When artist Hadley Williams renovated her family home in California’s Bay Area, she asked the makeover team—designer Sherry Williamson, architect Andrew Mann, and builder Michael McCutcheon—for a clean-lined, elegantly simple, and ultra-eco-friendly residence. Plain-sawn American white oak played an enormous role in achieving a beautiful balance between aesthetics, sustainability, and healthfulness. Here’s a quick look.
Along with sustainability, matters of health and well-being were a priority for the client, who wanted to go beyond the issues addressed in the standard green-building certification program. Accordingly, each and every building product used was screened for a comprehensive list of more than 900 chemicals of concern.
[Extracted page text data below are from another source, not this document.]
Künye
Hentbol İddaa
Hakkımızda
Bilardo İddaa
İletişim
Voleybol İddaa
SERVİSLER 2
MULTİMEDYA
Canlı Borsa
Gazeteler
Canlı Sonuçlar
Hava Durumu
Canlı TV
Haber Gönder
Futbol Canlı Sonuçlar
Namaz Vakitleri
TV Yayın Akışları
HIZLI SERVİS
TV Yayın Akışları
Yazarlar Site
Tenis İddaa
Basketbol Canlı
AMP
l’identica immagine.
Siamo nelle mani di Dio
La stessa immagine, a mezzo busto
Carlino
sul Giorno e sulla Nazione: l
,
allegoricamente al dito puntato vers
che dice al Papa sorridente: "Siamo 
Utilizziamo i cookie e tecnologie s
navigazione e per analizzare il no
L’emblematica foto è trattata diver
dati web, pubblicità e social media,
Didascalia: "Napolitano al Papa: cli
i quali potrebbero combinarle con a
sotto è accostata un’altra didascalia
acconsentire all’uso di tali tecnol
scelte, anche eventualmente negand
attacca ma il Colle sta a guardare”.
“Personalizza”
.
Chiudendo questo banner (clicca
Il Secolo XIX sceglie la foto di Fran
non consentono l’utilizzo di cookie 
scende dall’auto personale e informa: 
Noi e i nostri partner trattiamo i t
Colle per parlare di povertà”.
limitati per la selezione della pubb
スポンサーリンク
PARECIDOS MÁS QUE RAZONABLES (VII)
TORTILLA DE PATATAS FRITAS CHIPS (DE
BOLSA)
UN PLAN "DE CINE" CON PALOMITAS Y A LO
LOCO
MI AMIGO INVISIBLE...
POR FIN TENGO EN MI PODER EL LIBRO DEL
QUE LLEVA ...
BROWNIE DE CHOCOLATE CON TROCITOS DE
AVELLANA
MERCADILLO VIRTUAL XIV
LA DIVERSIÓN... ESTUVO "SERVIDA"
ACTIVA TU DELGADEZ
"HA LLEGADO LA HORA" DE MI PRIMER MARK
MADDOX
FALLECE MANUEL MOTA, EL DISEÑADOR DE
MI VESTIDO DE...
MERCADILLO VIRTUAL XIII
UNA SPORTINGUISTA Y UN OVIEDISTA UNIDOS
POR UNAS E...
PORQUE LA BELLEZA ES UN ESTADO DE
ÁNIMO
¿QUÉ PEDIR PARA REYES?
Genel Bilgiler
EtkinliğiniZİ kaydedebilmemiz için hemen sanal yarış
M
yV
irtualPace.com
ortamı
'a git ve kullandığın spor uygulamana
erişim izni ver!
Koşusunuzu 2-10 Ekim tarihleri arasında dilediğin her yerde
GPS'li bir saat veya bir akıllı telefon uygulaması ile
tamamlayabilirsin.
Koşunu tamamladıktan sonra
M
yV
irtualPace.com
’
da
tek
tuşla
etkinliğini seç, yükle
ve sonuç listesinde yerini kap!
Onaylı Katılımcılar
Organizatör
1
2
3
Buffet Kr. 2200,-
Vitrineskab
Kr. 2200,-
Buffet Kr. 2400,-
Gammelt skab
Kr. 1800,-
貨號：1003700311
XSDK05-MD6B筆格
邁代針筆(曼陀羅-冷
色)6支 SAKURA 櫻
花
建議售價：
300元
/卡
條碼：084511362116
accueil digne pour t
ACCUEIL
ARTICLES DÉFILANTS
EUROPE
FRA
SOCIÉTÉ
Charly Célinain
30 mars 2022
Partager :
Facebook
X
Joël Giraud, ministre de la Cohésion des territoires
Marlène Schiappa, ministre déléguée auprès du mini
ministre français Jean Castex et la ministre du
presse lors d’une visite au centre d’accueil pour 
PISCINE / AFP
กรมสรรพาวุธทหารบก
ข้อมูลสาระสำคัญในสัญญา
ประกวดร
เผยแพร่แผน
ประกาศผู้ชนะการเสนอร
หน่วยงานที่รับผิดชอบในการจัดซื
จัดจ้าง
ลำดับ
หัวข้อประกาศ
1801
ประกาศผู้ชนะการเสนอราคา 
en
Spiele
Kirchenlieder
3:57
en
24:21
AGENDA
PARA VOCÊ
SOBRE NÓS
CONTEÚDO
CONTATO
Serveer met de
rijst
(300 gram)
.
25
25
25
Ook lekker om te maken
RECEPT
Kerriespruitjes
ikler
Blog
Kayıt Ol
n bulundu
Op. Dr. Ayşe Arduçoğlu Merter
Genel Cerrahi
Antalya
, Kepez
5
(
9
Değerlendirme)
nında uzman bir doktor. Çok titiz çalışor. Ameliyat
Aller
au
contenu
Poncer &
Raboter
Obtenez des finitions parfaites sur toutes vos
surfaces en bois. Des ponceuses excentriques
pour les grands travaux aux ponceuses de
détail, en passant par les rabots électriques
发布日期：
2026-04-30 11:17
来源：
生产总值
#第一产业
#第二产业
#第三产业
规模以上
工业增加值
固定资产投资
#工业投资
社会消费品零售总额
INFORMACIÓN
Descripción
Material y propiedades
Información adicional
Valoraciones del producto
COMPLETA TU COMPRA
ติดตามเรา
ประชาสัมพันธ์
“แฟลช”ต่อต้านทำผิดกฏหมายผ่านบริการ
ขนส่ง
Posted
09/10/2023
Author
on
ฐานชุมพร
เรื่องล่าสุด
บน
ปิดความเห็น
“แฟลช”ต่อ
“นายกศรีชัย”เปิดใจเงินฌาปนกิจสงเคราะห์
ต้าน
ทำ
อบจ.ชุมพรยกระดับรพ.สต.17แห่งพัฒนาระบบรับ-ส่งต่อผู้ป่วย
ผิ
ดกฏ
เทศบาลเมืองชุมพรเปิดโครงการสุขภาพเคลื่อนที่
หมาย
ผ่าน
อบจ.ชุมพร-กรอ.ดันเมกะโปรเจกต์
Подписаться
Stainless steel substitutes for brass in plumbing fixtures to eliminate exposure to lead, and alternatives to standard plywood were found to avoid the volatile organic compounds found in laminate glues. Thanks to those efforts, the house has been certified LEED Platinum—the U.S. Green Building Council’s highest ranking.
Taking their cues from the home’s exterior—a pared-down version of a traditional New England clapboard house—the team wrapped all the floors, ceilings, walls, and casework in the gutted and simplified interiors with American white oak. Certified as coming from responsibly managed forests, the horizontal boards in four different widths are applied in an intricate pattern that appears random but is actually carefully calibrated to accommodate light switches, outlets, door heads, and countertops in precise positions. There are no architraves or other forms of trim, just unembellished simplicity.
Mann designed a restrained yet striking new staircase using industrial materials to refined effect. Comprising oak treads and risers supported on a cantilevered blackened-steel underframe, the stair is fitted with a stainless-steel open-mesh balustrade topped with an oak handrail. Again, the proportions, alignments, and details of the various elements were carefully determined, emulating the homeowner’s approach to composition in her own artworks, which feature simple geometries repeated with subtle variations. That same modus operandi was applied throughout the house, accounting for the sense of calm and repose that pervades its unfussy interiors.